As a multifunctional transcription regulator, NF-κB signaling commonly exists in eukaryotic cells. The activation of NF-κB occurs by preferentially provoking the phosphorylation of the IKKs. IKKs will then activate IĸBα phosphorylation. Consequently, the dissociated form of phosphorylated IĸBα is accumulated and degraded by the proteasome. NF-κB subunits (p65 and p50) are then released and entered into the nucleus, binding with DNA (Nie ; Liu ). NF-κB signaling pathway plays a crucial role in mediating the biological functions relating to immunity and inflammations (Huang ; Lee ; Shang ). Under the pathological conditions of airway epithelial cells, NF-κB is involved in hypersecretion of mucin and regulation of activity of cytokine (Liu ). Also, in patients suffering from asthma, activation of NF-κB can be abnormal (Huang ). It has been reported that the gene expression of MUC5AC mucin might be evoked by the inflammatory mediators which induce the activity of the transcription factors including NF-κB (Fujisawa ; Kurakula ; Garvin ). It has been well-known that PMA provokes the gene expression of MUC5AC mucin, and NF-kB signaling is reported to be involved into the effect of PMA (Ishinaga ; Laos ; Wu ; Kim ).

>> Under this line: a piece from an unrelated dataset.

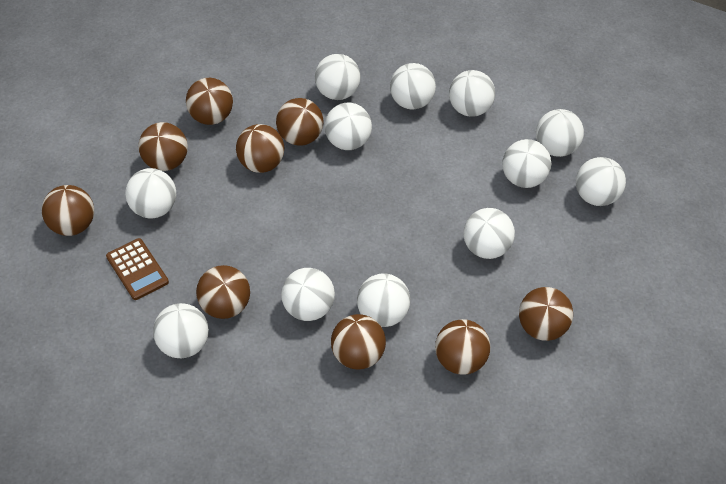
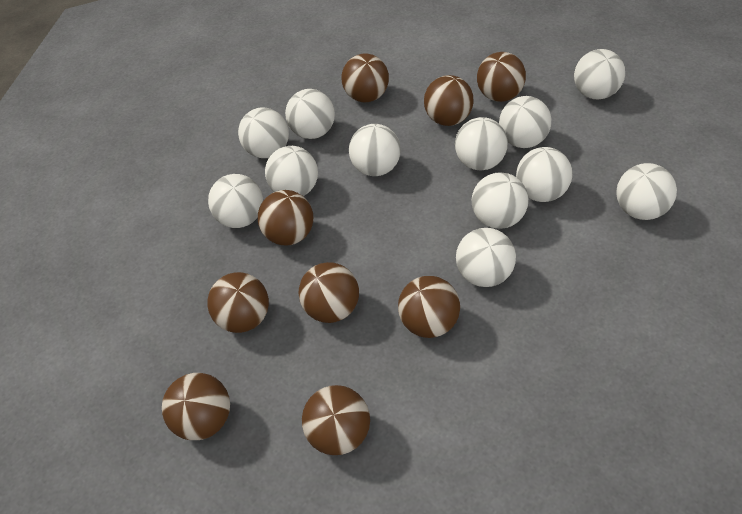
brown calculator: 1 -> 0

In the current study, as can be seen in results, engeletin suppressed the phosphorylation and nuclear translocation of NF-κB p65 via affecting the steps of the phosphorylation and degradation of IκBα, in human airway epithelial cells (Fig. 4, 5). Thus, the pharmacological action of engeletin on MUC5AC mucin gene expression might be exerted, at least partly, via mitigating IkBα degradation and NF-kB p65 nuclear translocation.

Collectively, the inhibitory activity of engeletin on airway mucin gene expression might be mediated by controlling PMA-stimulated IkBα degradation and NF-kB p65 nuclear translocation. These results suggest a potential of utilizing engeletin as a novel mucoregulator for inflammatory pulmonary diseases. It is desirable to modify the chemical structure of engeletin, so as to show the optimal regulating effect on the secretion and/or production of pulmonary mucus, by the optimally modified compound.